[Dataset items]
- - -

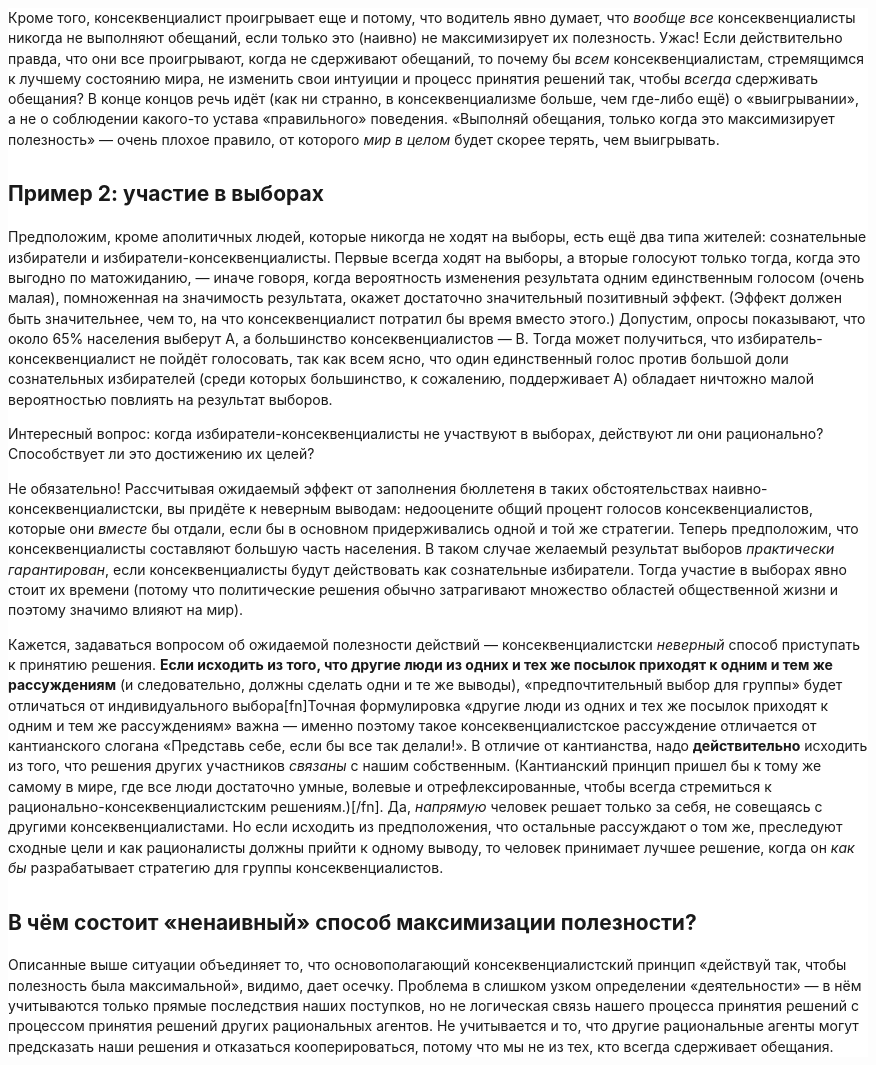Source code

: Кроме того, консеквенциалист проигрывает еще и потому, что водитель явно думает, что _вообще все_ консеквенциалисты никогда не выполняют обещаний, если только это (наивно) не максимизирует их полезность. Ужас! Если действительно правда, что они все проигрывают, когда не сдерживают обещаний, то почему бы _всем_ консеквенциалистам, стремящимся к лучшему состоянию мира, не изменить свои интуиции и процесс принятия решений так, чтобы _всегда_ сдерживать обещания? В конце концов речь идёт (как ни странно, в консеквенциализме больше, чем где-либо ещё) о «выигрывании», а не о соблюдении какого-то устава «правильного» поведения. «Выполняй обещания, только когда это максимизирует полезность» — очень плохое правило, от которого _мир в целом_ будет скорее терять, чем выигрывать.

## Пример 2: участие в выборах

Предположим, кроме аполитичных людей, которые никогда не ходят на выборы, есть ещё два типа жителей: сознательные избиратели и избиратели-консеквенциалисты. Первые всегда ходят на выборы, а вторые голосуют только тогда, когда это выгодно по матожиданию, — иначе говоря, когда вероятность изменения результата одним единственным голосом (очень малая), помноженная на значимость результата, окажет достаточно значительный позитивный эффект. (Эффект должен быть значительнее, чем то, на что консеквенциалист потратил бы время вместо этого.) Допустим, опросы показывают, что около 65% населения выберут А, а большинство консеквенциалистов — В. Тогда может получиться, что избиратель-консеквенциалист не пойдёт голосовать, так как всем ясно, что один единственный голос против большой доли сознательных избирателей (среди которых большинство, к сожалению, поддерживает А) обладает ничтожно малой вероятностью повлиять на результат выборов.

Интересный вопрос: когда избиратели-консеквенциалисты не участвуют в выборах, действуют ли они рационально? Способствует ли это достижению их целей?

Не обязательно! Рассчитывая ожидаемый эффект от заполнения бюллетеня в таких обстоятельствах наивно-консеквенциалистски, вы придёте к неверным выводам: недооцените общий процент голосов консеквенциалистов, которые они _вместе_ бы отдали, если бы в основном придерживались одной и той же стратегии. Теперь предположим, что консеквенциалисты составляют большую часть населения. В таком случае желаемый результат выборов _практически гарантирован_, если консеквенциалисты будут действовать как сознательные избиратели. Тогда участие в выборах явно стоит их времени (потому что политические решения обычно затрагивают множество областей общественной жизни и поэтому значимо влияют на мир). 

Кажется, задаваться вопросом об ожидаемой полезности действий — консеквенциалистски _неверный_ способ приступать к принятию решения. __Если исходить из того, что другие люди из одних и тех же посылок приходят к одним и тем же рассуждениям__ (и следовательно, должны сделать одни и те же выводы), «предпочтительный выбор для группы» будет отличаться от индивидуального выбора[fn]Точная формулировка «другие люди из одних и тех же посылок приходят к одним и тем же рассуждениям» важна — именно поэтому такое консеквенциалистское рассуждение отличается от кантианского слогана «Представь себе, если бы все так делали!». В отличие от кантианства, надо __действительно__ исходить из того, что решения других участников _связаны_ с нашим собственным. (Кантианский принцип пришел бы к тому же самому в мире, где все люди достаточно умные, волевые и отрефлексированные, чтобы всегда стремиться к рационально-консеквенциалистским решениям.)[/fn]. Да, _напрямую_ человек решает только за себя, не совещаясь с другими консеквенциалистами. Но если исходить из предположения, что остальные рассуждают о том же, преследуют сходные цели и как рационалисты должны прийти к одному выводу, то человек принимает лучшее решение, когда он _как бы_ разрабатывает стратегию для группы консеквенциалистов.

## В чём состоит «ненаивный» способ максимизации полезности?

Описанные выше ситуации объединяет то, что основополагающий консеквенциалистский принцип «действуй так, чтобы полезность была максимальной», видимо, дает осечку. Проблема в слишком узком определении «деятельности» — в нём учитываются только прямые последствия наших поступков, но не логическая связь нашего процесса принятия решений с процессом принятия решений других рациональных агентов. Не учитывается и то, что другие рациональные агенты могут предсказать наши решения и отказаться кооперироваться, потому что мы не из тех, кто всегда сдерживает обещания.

- - -

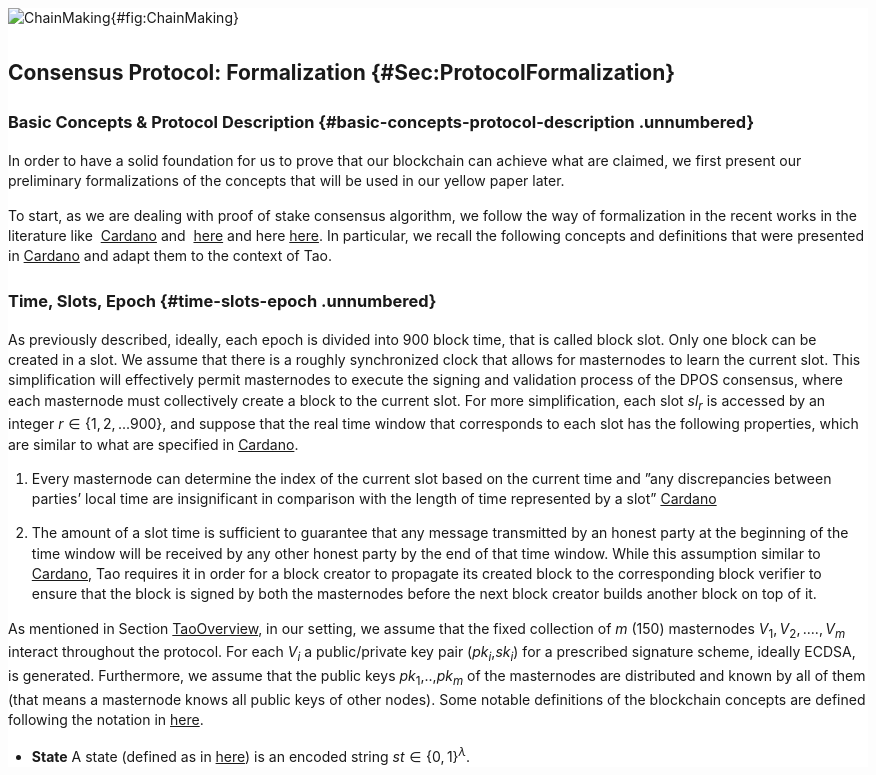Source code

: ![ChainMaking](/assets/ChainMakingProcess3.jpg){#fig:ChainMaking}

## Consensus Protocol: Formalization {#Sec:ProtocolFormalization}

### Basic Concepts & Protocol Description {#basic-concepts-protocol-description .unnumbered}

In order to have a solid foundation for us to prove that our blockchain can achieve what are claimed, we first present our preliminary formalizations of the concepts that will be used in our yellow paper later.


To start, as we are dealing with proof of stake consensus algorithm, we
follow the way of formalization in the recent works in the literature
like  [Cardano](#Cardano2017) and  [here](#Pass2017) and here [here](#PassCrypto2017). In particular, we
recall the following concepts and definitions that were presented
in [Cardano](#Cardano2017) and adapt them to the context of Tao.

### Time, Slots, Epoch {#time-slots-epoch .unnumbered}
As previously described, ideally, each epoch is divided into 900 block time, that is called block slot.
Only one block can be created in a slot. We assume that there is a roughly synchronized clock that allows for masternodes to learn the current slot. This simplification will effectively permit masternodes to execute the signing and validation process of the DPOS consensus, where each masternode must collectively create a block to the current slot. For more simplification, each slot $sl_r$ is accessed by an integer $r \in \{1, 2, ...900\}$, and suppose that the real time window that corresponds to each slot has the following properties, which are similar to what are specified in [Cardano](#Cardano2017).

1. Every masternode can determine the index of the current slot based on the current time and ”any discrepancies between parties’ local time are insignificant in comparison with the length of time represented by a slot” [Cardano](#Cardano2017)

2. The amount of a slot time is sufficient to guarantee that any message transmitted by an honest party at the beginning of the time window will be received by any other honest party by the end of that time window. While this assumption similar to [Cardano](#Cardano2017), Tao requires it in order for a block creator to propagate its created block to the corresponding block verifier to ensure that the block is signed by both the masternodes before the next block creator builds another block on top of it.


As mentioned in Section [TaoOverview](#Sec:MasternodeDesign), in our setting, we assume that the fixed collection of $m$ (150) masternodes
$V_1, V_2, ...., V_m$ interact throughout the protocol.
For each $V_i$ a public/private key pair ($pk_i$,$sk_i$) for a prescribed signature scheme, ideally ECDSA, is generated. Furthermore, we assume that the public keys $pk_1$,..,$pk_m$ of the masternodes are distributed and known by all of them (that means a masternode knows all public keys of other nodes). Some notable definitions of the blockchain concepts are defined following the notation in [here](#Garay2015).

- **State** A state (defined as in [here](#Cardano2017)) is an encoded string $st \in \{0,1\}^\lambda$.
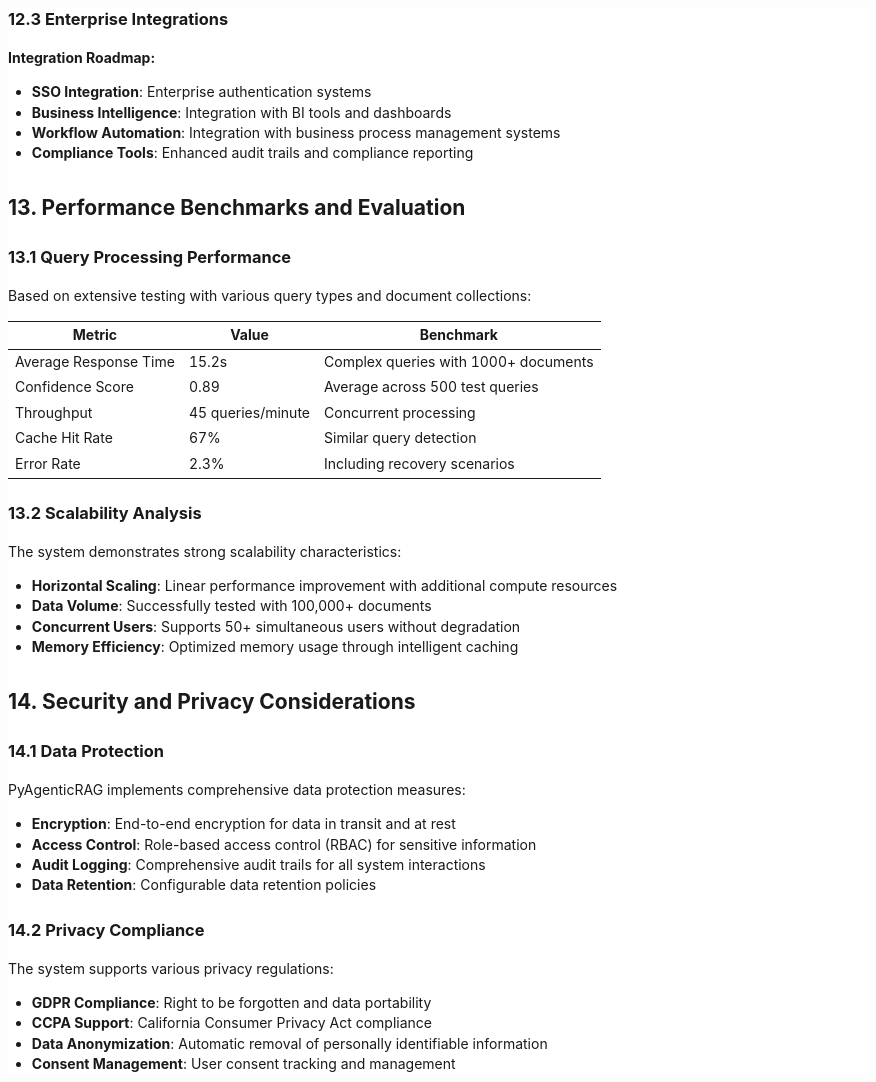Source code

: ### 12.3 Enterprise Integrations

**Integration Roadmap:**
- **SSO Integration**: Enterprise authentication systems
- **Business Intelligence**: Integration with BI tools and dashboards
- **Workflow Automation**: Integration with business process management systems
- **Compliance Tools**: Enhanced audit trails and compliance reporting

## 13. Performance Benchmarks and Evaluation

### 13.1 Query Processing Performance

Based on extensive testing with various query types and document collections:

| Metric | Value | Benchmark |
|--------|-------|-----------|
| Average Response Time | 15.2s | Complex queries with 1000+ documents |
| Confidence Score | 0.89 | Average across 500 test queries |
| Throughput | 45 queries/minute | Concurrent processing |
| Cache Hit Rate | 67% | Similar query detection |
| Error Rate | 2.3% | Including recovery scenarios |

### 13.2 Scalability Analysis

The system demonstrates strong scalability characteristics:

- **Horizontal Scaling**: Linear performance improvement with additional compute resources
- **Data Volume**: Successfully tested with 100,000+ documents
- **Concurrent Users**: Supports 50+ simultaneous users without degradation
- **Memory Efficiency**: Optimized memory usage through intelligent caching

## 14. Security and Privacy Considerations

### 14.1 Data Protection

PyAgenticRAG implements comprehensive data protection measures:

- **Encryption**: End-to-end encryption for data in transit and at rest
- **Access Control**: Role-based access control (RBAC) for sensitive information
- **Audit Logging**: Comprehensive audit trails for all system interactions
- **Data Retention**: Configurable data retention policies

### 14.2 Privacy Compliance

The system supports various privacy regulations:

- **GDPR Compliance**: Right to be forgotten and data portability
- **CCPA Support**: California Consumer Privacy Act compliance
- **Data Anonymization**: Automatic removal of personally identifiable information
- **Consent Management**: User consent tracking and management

- - -

_WHAT TO WORK ON_:
Copy out every line of the records above, from the line containing "### 14.1 Data Protection" down to the line containing "The system supports", with both of those lines included.

_TASK OUTPUT_:
### 14.1 Data Protection

PyAgenticRAG implements comprehensive data protection measures:

- **Encryption**: End-to-end encryption for data in transit and at rest
- **Access Control**: Role-based access control (RBAC) for sensitive information
- **Audit Logging**: Comprehensive audit trails for all system interactions
- **Data Retention**: Configurable data retention policies

### 14.2 Privacy Compliance

The system supports various privacy regulations:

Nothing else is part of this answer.